FRED-2 / OptiType

Precision HLA typing from next-generation sequencing data
BSD 3-Clause "New" or "Revised" License
183 stars 74 forks source link

hla translation #79

Open ktroule opened 6 years ago

ktroule commented 6 years ago

Hi For some downstream analysis I need to identify the fasta sequence used for the hla allele called. For instance, if optitype called A*01:01 I would need to know its fasta sequence, which would be >HLA00001 HLA-A*01:01:01:01.

But A*01:01 matches in many places. I would be happy if there is a way to go from A*01:01 to HLA00001

Is there a way to obtain this?

Thanks

andras86 commented 6 years ago

Hi, You can tweak the code around line 421 in OptiTypePipeline.py at result_4digit = result.applymap(get_types). result contains the HLA00001-like identifiers, you can either just write that result DataFrame to a custom file, or just say result_4digit = result.

ktroule commented 6 years ago

Great. I'll explore it.

Rashesh7 commented 6 years ago

Hi @andras86 , I had a similar question. Did you have a reason to just use the 4digits like A01:01 instead of the whole allele name A01:01:01:01 ?

In http://hla.alleles.org/ they have combined alleles with the same exon2 and exon3 sequences into G groups whereas if exon2 and exon3 code for the same protein(even with some difference in the genomic sequences) are combined together into a P group.

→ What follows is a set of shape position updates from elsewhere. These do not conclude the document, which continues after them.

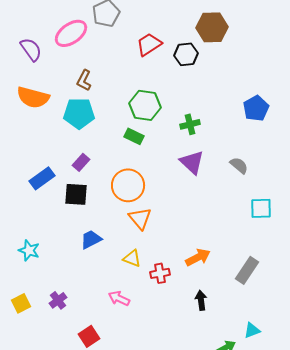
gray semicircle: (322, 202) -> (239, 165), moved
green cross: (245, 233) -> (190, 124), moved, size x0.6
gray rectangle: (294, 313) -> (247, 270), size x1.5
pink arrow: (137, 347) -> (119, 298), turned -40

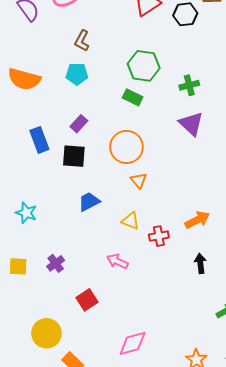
orange semicircle: (33, 97) -> (24, 79), moved
cyan pentagon: (79, 113) -> (77, 74), size x0.7
blue rectangle: (42, 178) -> (39, 140), turned -75
orange triangle: (140, 218) -> (139, 180), size x0.7
yellow square: (21, 303) -> (18, 266), turned 30

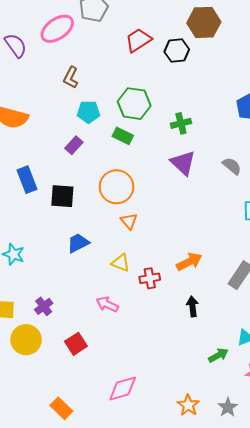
cyan pentagon: (77, 74) -> (88, 112), moved
purple rectangle: (79, 124) -> (74, 145), moved
yellow circle: (46, 333) -> (26, 340), moved

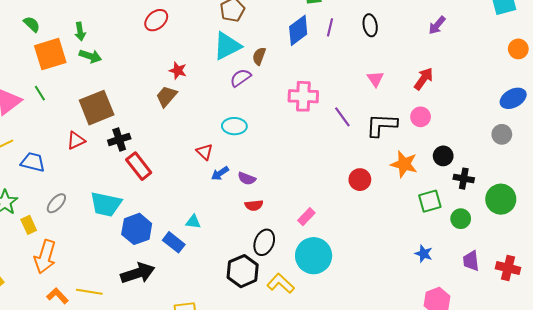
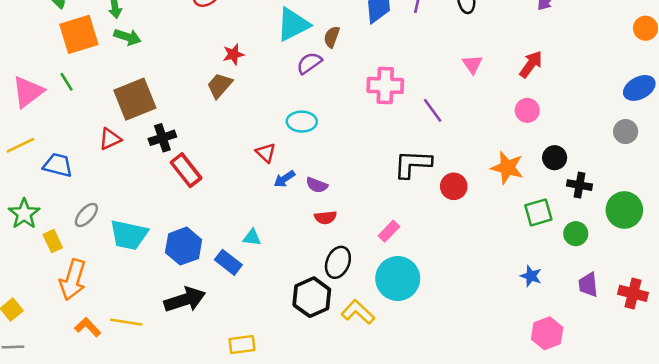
red star: (178, 71) -> (233, 54), turned -30
black L-shape: (381, 125) -> (413, 164), moved
cyan trapezoid: (106, 204) -> (129, 235), moved

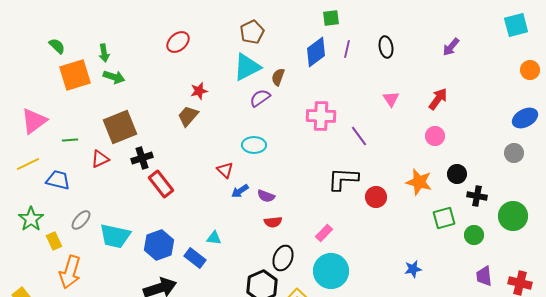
green line: (66, 82) -> (70, 140), moved, turned -63
blue star: (531, 276) -> (413, 269), moved, turned -30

Would the 4digit output by OptiType be similar to a P group or G group?

Your help and suggestion is highly appreciated. Thanks.

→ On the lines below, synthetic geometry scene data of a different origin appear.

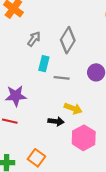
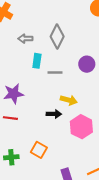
gray arrow: (34, 39) -> (25, 39), turned -120

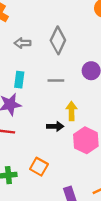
cyan rectangle: (37, 61) -> (19, 80), moved
yellow arrow: (69, 100) -> (71, 111), turned -105

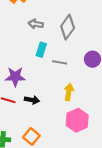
cyan rectangle: (19, 80) -> (41, 50), moved
black arrow: (55, 126) -> (32, 100), moved

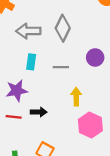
gray arrow: (36, 24) -> (28, 31), size x1.5
cyan rectangle: (41, 50) -> (31, 62), moved

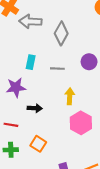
gray arrow: (28, 31) -> (30, 21), moved
red line: (14, 117) -> (11, 125), moved

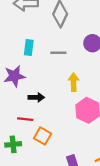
red line: (11, 125) -> (25, 119), moved

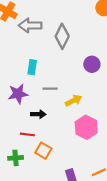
gray line: (58, 53) -> (50, 89), moved
yellow arrow: (74, 82) -> (74, 101), turned 63

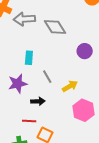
gray diamond: (62, 36) -> (55, 27), turned -55
gray line: (50, 89) -> (47, 77), turned 64

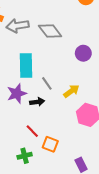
cyan rectangle: (29, 58) -> (26, 66), size x1.6
black arrow: (38, 101) -> (37, 102), moved
red line: (29, 121) -> (32, 131), turned 48

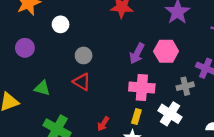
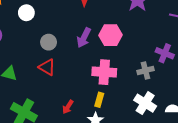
pink hexagon: (166, 51) -> (111, 35), moved
purple arrow: (137, 54) -> (84, 38), moved
white cross: (170, 114) -> (145, 103), moved

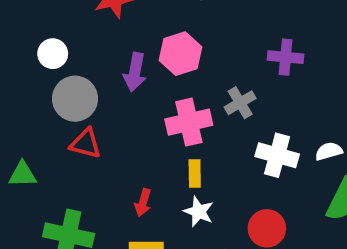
white circle: (26, 13) -> (53, 54), moved
gray circle: (49, 42) -> (75, 99), size x1.5
gray cross: (145, 71) -> (240, 103), moved

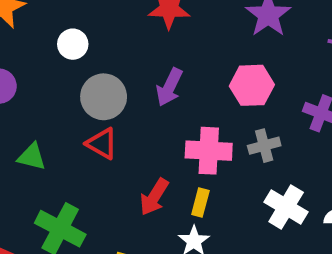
white circle: (53, 54) -> (73, 44), moved
pink hexagon: (180, 54) -> (252, 85), moved
red arrow: (143, 203) -> (154, 197), moved, size x1.4

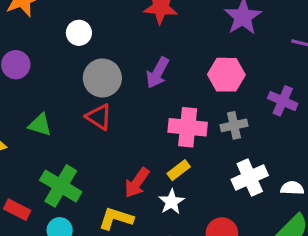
red arrow: (154, 197) -> (137, 183), moved
yellow rectangle: (200, 203) -> (179, 170), turned 35
white cross: (286, 207) -> (250, 177), turned 32

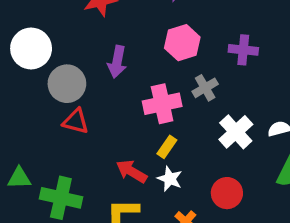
white circle: (79, 33) -> (31, 48), size x1.6
green triangle: (40, 125) -> (19, 178), moved
red arrow: (137, 183) -> (132, 171), turned 104

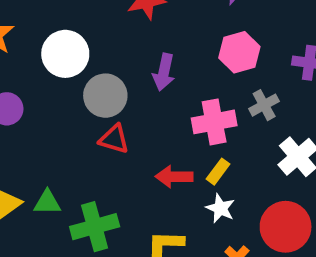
red arrow: (132, 171) -> (174, 177), moved, turned -32
red circle: (227, 193) -> (286, 227), size x1.4
green cross: (61, 198) -> (95, 227), turned -30

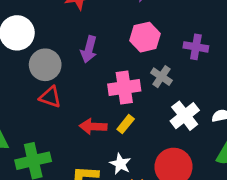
gray cross: (264, 105) -> (161, 77), turned -30
white star: (220, 208) -> (120, 164), moved

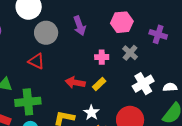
purple arrow: (89, 49) -> (80, 26), turned -42
pink cross: (124, 87) -> (102, 57), size x0.6
red triangle: (50, 97) -> (36, 61), moved

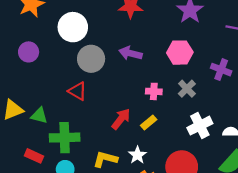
purple arrow: (80, 26) -> (130, 53), turned 120
red arrow: (75, 83) -> (121, 119), turned 114

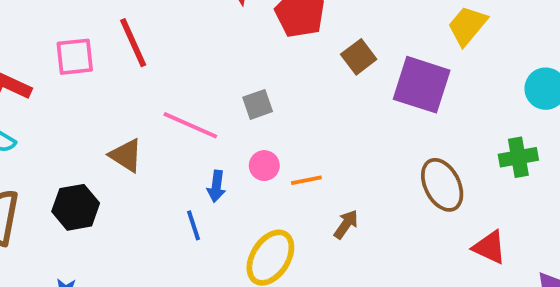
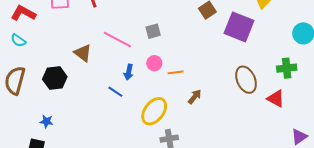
blue line: (194, 225) -> (115, 92), turned -42
red triangle: (489, 247) -> (276, 99), moved

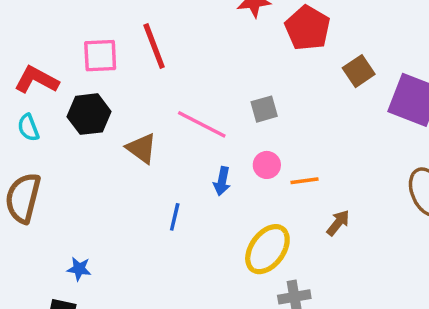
cyan semicircle: (18, 40) -> (28, 128), turned 35
black hexagon: (55, 78) -> (89, 114), moved
blue line: (115, 92) -> (175, 217), moved, turned 70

andras86 commented 6 years ago

Hi Rashesh,

The main reason is because there was no way to benchmark the accuracy of the calls beyond 4-digit level, hence avoiding "significant digits" in the csv than we couldn't vouch for. As for whether the 4-digit csv output is more akin to the P or G groups: no such group look-ups are performed, they are trimmed versions of the full name. Of course for most alleles this will match their P-group, but we aren't doing it actively.

Rashesh7 commented 6 years ago

Hi Andras, Thank you for the quick reply. That makes sense. If we need the full allele name I can edit OptiTypePipeline.py as you mentioned above.

Last couple of questions: 1) Is there a plan to update the backend HLA database? The latest release just recently came out. (3.33.0) 2) Is there a plan to add Somatic variant calling?

I apologize for many questions. Its just I recently benchmarked a few tools and found OptiType to be more robust across technologies and with good accuracy. And it would be great to have a somatic calling capability.

Thank you!

andras86 commented 6 years ago

Hi Rashesh, I know the next major release (handling Class II, somatic calling and a fresh database) is becoming a running joke by now, but it's coming. I'm glad to hear that you found OptiType robust across technologies!